* _GIVEN PASSAGE_:
-- Opening Marker --

Dr. Schund, how can Proctor & Gamble reinvent its Olestra debacle into spreadsheet pecuniary splendor?

Scientific American 278(2) 73 (1998) avows annual US blood transfusion hemoglobin flux is 530,000 kg net, 10.5 million units of blood, and growing every year. As with health care, day care, and presumably Brussels sprouts care, America is skirting a National Blood Supply Crisis. Prodigal demand is projected to exceed donations come 2030. (2030 is the decade when China's Officially skewed birth ratio - 114 boys/100 girls and soaring - implements bridal civil war. Is there a State-imposed harvest-for-export solution here?) Synthetic blood lasting beyond 42 days of refrigeration is a goal. Some clever blood substitute storable like a sack of beans and not triggering ABO/Rh immune response would render Health Maintenance Organizations all giddy with discreet deals and profitability.

Hemoglobin is a four-protein cluster. In humans an alpha-subunit (141 amino acid residues) gets in tight with a beta-subunit (146 amino acid residues), then the pairs dimerize (molecular weight of 64,500). The protein embraces and tunes four heme prosthetic groups (MW = 616.50 apiece) each holding one working Fe(2+) ion (55.845). The final assembly exhibits allosteric interactions such that oxygen is avidly grabbed in the lungs and progressively released vs. local oxygen partial pressure. Upstream tissue does not get flooded with nor downstream tissue starved for oxygen. That justifies the 1200:1 matrix/worker weight ratio.

Human hemoglobin inconveniently requires 2,3-diphosphoglycerate to reversibly function lest it rapidly auto-oxidize to rust. Low concentrations of free hemoglobin will destroy your kidneys, high concentrations will gel your blood. This colorful, nasty, and vital material comes packaged in red blood cells with support metabolism. Bovine hemoglobin is similar stuff save that it does not need 2,3-diphosphoglycerate to function, and is available in biblically proportioned floods from slaughterhouses.

Starting with unpackaged (cell membranes go, ABO/Rh antigens go) steer hemoglobin, do a little chemical crosslinking or mild copolymerization to forestall protein subunit dissociation. Kidneys choke on small proteins but ignore big ones. Decorate the polyhemoglobin molecular surface with poly(ethylene glycol) (PEO) for emphatic humoral and cellular immune compatibility and enhanced chemical stability. It works as an indefinitely storable human blood substitute, though not to Food and Drug Administration satisfaction given "increased mortality."

Physical reality aside, artificial blood needs a more desperate corporate push against the FDA bogeyman. Contemplate a certain multinational company dunked in a $500 million FDA bloodbath: Proctor & Gamble's sucrose polyester (Olestra, Olean) non-caloric grease washes out oil-soluble vitamins (A, E, K) and exhibits anal leakage (skid marks in your shorts). Olestra is table sugar with a fatty acid ester joined to each of its pendant hydroxyl groups. The resulting oleaginous molecule is too big to fit into digestive enzymes' active sites. It passes through the human digestive tract unchanged but not ignored, Officially and personally.

-- Closing Marker --

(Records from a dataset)

-- Opening Marker --

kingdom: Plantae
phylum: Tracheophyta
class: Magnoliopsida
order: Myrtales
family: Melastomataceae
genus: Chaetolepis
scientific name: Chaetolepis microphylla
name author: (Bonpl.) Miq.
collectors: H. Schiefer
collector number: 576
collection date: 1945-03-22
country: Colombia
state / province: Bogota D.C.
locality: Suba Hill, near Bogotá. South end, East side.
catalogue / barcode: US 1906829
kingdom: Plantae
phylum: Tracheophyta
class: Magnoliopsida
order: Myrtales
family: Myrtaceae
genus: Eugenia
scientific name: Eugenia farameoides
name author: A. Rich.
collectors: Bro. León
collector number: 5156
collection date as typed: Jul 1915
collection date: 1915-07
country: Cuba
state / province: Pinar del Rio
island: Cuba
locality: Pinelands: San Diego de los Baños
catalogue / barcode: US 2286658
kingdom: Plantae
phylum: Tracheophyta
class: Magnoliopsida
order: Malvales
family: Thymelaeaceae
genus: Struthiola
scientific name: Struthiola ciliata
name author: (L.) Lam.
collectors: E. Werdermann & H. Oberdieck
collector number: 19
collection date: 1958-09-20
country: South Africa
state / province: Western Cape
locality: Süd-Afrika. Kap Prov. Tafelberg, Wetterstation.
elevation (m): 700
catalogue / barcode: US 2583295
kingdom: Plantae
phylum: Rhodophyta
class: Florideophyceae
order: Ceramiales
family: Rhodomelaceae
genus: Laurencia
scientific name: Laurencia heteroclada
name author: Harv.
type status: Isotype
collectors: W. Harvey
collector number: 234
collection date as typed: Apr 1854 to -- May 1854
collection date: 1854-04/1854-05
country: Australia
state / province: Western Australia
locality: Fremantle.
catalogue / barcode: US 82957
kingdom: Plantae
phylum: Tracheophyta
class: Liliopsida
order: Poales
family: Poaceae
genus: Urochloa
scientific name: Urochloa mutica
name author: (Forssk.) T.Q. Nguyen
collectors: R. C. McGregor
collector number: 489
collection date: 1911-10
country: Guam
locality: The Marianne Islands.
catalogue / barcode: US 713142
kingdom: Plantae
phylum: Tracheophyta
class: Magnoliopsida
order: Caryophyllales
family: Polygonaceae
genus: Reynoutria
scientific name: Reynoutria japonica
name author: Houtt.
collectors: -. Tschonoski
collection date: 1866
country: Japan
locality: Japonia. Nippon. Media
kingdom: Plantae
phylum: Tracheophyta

-- Closing Marker --

* _TRY IT_: Copy the part of the artificial blood text starting with "Human hemoglobin inconveniently" and going on through "floods from slaughterhouses.", swapping "red blood cells" for "erythrocytes".

* _SOLVED PROBLEM_:
Human hemoglobin inconveniently requires 2,3-diphosphoglycerate to reversibly function lest it rapidly auto-oxidize to rust. Low concentrations of free hemoglobin will destroy your kidneys, high concentrations will gel your blood. This colorful, nasty, and vital material comes packaged in erythrocytes with support metabolism. Bovine hemoglobin is similar stuff save that it does not need 2,3-diphosphoglycerate to function, and is available in biblically proportioned floods from slaughterhouses.